I complain about doing laundry. A lot. It’s kind of ridiculous, really. I have this machine, you see, where I cram all the dirty clothes, shut the door, add some detergent, push a button, and walk away. After this wonderful machine has cleaned my clothes, it has a polite little ding to indicate that its work is complete. Brilliant, no?
I am blessed. Immeasurably, abundantly, terrifically blessed.
Laundry day looked a little bit different in our early days in Kenya.
Two tubs full of water. One had Omo (detergent) and the other did not. The items of clothing came out of the hamper a few at a time and into the soapy water. They were scrubbed between knuckles repeatedly until they were clean, then wrung out and dropped into the rinse water. Once they had been rinsed, they were wrung out again and dropped into another tub or hamper. From there they were carried to a clothesline, shaken out and gingerly clipped to the line to dry in the sun.
Although clothes are a little stiff and crinkley after this whole process, there is nothing like the smell and feeling of sun-dried clothes. Who knows? Maybe African sunshine has a scent. Clothes hanging on a line always looked so happy to me: Like they were dancing in the wind.

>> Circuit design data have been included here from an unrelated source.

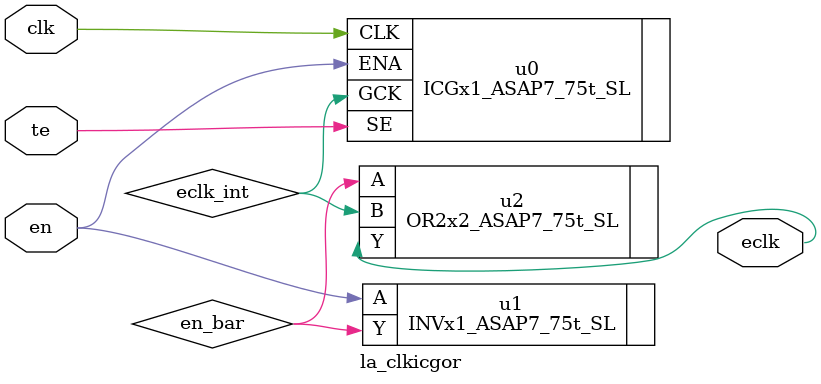
<source format=v>

module la_clkicgor #(
    parameter PROP = "DEFAULT"
) (
    input  clk,  // clock input
    input  te,   // test enable
    input  en,   // enable
    output eclk  // enabled clock output
);

    // reg en_stable;

    // always @(clk or en or te) if (clk) en_stable <= en | te;

    // assign eclk = clk | ~en_stable;

wire eclk_int;
wire en_bar;

ICGx1_ASAP7_75t_SL u0(.CLK(clk), .ENA(en), .SE(te), .GCK(eclk_int));

INVx1_ASAP7_75t_SL u1(.A(en), .Y(en_bar));
OR2x2_ASAP7_75t_SL u2(.A(en_bar), .B(eclk_int), .Y(eclk));

endmodule

</source>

Now that is a laundry day to dread. Somehow I have a different memory of it though. This is how I remember wash day:
When you throw a dirty sock into the washtub, it disappears into a mound of suds leaving only a small indentation to indicate its plunge. Rinse water makes a great personal pool. Running through line after line of clean, damp laundry is a little magical. An escape from reality that enveloped me in a world of sweet smelling limitless imagination. I loved the feeling of cool damp sheets rubbing up my face as I ran under them until I came to their end.
And sometimes I got my own personal pool whether clothes were being washed or not.